> **MATERIAL PROVIDED**:
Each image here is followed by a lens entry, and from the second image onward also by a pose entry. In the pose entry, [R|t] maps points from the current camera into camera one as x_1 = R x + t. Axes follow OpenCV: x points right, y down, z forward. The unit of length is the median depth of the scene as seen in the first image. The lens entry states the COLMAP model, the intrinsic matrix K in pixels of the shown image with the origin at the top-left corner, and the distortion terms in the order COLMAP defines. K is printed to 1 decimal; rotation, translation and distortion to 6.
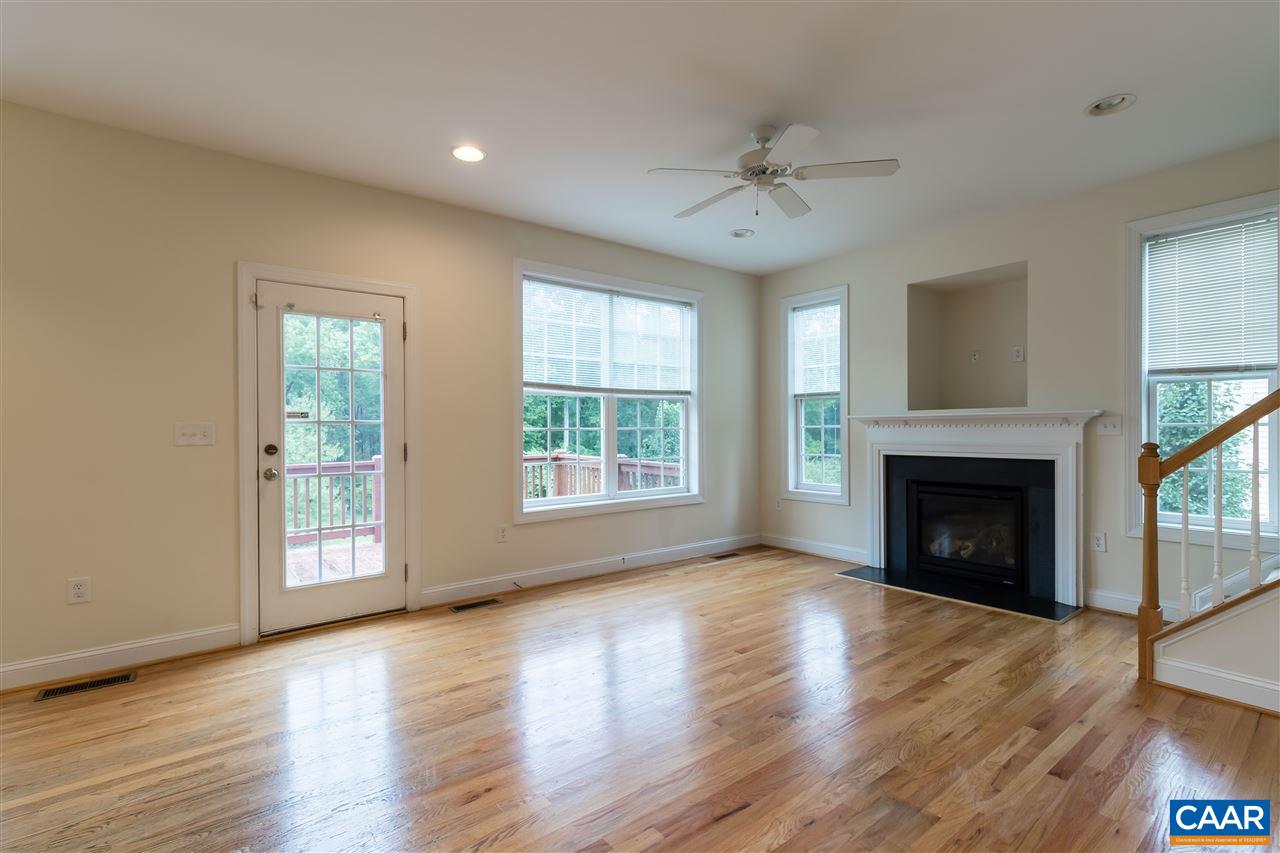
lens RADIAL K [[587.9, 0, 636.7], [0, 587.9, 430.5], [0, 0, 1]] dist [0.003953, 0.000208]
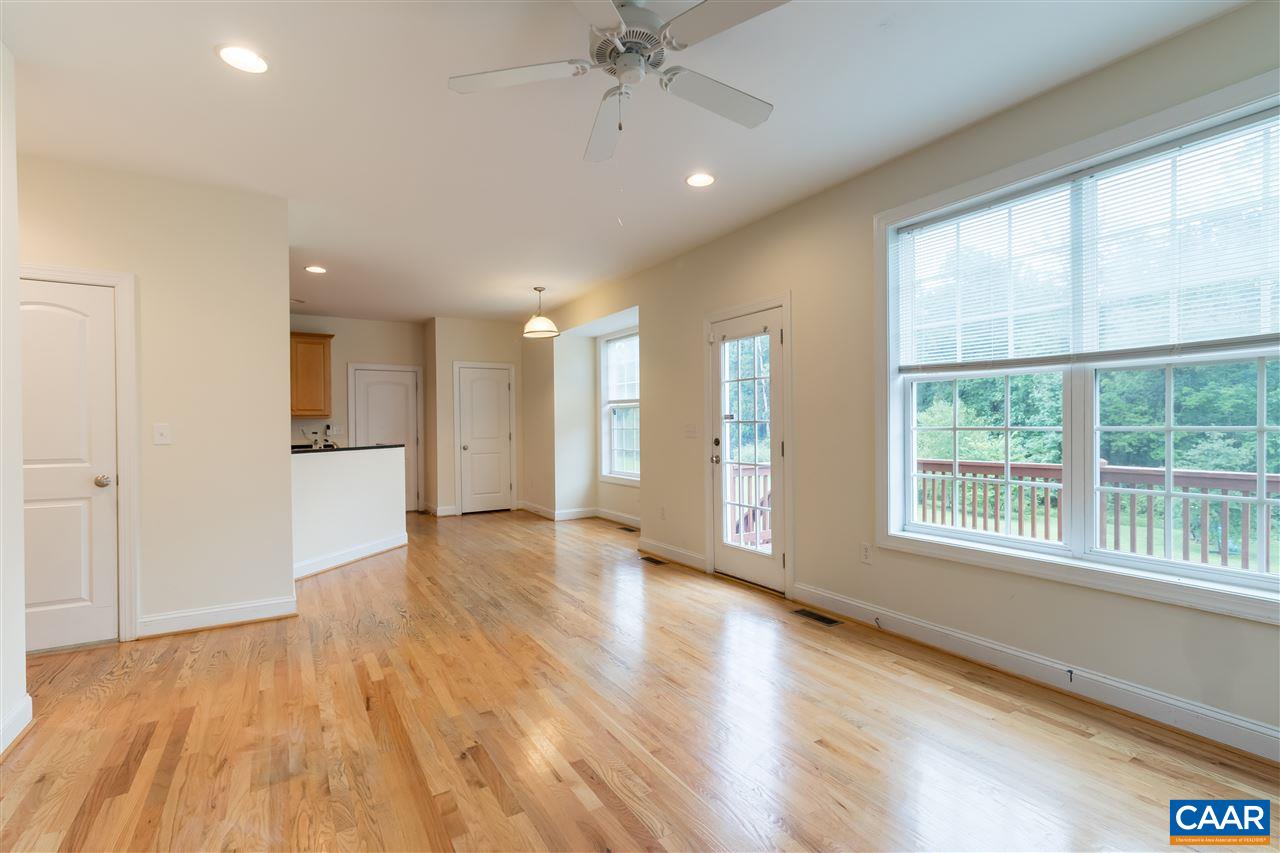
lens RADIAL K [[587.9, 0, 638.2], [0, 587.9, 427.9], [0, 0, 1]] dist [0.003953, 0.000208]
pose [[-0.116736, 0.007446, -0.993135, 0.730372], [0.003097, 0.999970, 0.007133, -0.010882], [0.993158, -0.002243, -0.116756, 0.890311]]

> **REQUIRED WORK**: Reproduce the material with every occurrence of "lens entry" replaced by "calibration entry" and nothing else changed. Leave the pictures out of your answer.

> **WRITTEN RESPONSE**:
Each image here is followed by a calibration entry, and from the second image onward also by a pose entry. In the pose entry, [R|t] maps points from the current camera into camera one as x_1 = R x + t. Axes follow OpenCV: x points right, y down, z forward. The unit of length is the median depth of the scene as seen in the first image. The calibration entry states the COLMAP model, the intrinsic matrix K in pixels of the shown image with the origin at the top-left corner, and the distortion terms in the order COLMAP defines. K is printed to 1 decimal; rotation, translation and distortion to 6.
lens RADIAL K [[587.9, 0, 636.7], [0, 587.9, 430.5], [0, 0, 1]] dist [0.003953, 0.000208]
lens RADIAL K [[587.9, 0, 638.2], [0, 587.9, 427.9], [0, 0, 1]] dist [0.003953, 0.000208]
pose [[-0.116736, 0.007446, -0.993135, 0.730372], [0.003097, 0.999970, 0.007133, -0.010882], [0.993158, -0.002243, -0.116756, 0.890311]]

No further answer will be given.